Saturday, December 11, 2010

Cooking in Chiang Mai: Pad Thai

Ahhhh...What is better than a plate of pad thai? A plate full of gooey rice noodles, rich scrambled egg, crunchy roasted peanuts, and fresh bean sprouts all seasoned with the sweet, salty, spicy, and sour flavors that are typical in Thai cooking. This is my perfect noodle dish. In Thailand pad thai is fast food, cheap food, and good food. The endless street vendors whip this dish up in minutes and serve it piping hot to drooling locals and tourists.

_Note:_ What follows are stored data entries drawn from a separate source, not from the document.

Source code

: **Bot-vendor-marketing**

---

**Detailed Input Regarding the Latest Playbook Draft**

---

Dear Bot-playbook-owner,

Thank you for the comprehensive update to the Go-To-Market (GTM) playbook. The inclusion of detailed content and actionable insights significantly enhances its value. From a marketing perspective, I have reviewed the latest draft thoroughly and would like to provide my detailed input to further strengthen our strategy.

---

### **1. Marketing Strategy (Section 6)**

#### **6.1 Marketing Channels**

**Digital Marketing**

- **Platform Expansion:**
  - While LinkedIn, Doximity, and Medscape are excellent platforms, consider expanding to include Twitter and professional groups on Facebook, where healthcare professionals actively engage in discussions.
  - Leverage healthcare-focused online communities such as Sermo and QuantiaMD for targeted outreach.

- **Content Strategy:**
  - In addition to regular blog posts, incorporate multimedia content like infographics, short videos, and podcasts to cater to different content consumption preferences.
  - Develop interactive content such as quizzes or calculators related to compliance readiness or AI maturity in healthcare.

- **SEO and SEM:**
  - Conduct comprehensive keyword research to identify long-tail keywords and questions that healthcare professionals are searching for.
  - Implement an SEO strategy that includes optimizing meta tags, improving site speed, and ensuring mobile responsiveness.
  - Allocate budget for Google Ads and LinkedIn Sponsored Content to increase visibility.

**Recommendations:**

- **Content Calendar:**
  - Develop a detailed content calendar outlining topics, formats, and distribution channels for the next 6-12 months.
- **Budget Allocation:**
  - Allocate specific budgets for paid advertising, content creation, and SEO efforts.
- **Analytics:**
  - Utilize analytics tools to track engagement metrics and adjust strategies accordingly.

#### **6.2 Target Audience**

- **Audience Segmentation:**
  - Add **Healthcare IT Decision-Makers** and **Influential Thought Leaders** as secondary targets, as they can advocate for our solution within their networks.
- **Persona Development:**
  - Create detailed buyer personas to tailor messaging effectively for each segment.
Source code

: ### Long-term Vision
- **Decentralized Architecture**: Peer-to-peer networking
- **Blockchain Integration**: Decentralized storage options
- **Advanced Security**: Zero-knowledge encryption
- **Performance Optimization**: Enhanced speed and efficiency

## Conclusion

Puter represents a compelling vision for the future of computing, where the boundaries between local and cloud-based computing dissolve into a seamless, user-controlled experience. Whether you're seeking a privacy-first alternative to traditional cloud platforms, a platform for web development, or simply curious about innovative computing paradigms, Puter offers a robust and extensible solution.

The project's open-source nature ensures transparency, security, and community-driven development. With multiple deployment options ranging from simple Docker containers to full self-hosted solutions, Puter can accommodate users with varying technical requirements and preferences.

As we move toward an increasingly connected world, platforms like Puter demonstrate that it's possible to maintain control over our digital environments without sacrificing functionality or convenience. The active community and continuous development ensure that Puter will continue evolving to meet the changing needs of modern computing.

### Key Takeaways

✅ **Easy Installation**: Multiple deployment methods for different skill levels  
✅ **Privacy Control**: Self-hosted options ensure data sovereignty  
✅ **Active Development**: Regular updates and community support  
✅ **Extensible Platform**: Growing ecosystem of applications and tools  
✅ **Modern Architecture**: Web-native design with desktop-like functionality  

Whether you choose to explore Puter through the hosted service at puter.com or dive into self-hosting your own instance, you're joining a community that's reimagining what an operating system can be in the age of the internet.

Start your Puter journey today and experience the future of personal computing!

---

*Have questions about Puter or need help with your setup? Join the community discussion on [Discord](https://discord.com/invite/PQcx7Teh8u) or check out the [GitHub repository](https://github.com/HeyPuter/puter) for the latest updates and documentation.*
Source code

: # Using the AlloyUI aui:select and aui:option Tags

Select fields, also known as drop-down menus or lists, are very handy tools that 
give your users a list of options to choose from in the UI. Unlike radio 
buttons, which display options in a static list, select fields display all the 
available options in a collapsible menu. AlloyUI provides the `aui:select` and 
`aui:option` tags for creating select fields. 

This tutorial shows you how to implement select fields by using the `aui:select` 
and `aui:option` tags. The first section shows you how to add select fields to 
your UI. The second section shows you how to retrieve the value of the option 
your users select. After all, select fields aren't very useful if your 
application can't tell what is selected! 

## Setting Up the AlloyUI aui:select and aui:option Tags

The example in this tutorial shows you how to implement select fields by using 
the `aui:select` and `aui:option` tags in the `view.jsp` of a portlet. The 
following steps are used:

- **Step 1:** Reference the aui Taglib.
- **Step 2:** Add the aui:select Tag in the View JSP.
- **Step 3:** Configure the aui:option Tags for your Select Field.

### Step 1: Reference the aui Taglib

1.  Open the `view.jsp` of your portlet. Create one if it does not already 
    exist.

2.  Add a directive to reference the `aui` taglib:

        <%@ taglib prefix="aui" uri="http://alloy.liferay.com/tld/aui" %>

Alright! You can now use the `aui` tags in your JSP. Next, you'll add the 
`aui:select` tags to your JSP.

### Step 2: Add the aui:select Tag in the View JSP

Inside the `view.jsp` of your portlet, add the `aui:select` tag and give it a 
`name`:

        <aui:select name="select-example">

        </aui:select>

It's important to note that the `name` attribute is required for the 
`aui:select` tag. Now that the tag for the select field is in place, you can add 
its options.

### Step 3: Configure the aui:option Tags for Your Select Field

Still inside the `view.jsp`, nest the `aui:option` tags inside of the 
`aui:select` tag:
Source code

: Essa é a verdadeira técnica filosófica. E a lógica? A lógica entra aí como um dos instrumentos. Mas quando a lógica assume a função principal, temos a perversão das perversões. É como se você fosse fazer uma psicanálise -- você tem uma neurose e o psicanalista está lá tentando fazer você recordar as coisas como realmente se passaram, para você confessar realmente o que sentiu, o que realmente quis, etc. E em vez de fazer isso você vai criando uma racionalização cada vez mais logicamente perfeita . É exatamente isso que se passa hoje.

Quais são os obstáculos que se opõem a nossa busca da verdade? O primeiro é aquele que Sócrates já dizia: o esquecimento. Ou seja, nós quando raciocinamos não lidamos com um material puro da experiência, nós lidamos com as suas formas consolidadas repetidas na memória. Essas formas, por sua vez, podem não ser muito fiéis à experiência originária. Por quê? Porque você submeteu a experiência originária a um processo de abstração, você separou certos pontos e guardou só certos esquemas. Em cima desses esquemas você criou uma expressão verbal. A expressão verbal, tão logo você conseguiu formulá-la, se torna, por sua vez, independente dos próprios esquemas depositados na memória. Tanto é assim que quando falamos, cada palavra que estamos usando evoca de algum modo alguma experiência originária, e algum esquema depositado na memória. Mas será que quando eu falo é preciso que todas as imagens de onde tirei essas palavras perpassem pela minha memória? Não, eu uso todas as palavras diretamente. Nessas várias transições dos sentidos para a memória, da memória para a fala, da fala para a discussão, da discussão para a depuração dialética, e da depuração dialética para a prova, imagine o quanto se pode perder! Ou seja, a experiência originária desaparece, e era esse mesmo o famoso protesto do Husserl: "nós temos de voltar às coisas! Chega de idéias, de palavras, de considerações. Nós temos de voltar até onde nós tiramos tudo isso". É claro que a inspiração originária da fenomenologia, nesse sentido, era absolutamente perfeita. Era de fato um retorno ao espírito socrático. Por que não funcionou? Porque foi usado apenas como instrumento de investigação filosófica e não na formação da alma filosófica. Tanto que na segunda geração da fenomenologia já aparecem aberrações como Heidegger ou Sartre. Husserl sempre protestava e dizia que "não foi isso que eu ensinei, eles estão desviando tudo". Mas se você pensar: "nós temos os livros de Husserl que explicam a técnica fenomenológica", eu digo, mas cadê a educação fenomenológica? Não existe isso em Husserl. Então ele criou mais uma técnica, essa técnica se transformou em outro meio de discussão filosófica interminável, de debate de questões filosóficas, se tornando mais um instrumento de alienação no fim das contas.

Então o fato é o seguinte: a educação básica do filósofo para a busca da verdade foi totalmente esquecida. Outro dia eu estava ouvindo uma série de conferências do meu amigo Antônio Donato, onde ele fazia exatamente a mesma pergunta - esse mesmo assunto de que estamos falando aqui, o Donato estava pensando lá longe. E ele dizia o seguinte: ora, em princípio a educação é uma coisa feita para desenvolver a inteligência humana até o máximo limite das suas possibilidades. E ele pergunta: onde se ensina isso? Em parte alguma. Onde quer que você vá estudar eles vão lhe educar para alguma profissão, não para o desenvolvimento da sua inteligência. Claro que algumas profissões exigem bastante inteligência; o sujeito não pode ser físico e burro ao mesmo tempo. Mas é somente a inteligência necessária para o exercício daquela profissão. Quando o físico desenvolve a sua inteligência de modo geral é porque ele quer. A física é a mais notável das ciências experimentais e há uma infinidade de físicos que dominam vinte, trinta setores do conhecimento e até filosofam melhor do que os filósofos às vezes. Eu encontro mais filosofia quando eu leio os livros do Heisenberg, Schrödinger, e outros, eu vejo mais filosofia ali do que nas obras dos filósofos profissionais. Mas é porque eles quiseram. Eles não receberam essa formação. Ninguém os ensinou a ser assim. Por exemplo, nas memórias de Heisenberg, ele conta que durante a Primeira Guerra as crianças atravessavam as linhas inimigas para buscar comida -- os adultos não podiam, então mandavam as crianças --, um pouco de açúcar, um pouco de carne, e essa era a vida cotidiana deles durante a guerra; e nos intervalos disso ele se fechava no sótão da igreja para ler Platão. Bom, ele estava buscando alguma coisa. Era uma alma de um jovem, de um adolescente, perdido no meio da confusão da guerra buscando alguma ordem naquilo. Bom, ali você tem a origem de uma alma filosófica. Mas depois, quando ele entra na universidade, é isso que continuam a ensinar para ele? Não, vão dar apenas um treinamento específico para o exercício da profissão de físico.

I took a cooking course at Asia Scenic in Chiang Mai, learned to make eight local Thai dishes, and chose to make pad thai as my third course, my noodle dish. I have made pad thai at home but my dish always fell far short of authentic. After cooking this dish in Thailand I understand my mistake - I have been over complicating the flavors and the technique, adding way too many and overworking all my ingredients. After cooking class I learned that less is definitely more when making this dish. This dish is aroi (delicious) so read below and learn how to make authentic pad thai in less than 15 minutes!

Here are the ingredients you will need:
  • 1 tbsp vegetable oil
  • 2 tsp sugar
  • 4 tsp fish sauce
  • 6 tsp oyster sauce
  • 1- 2 cup water
  • 2 eggs
  • 4 cloves garlic minced
  • 1/2 cup firm tofu diced
  • 4 scallions cut into 1 inch pieces
  • 1 cup bean sprouts
  •  1/2 lbs of pork, chicken, beef or shrimp
  • 1 package of rice noodles
  • 4 lime wedges
  • 1/2 cup chopped roasted peanuts
  • prik nam pla (see below)

Prik (chile) nam pla (fish sauce):
  • 2 small Thai chilies
  • 1/4 cup fish sauce
  • 1/2 tsp lime juice
Mix the above ingredients in a small bowl and serve this classic spicy and salty Thai condiment with rice dishes, stir fires, curries, and vegetables.

To start soak the rice noodles in lukewarm tap water for 10-15 minutes. You want the noodles to be firm yet pliable. Heat a wok or large skillet on medium high heat add the vegetable oil until hot. Add the garlic, tofu and your selected protein of choice. Cook for about one minute. Crack the eggs into the wok, add the sugar, fish sauce, oyster sauce and mix together on high heat. Add the noodles and gradually add water (1/4 cup at a time) until the noodles are soft and tender. Remove from heat and plate. Garnish with chopped peanuts, bean sprouts, scallion, lime and prik nam pla.


  1. Amazing! I want to make this asap.

  2. Stan, I know - so simple! Let me know how it turns out. Happy New Year!

  3. It tasted really delicious, thank you very much for sharing.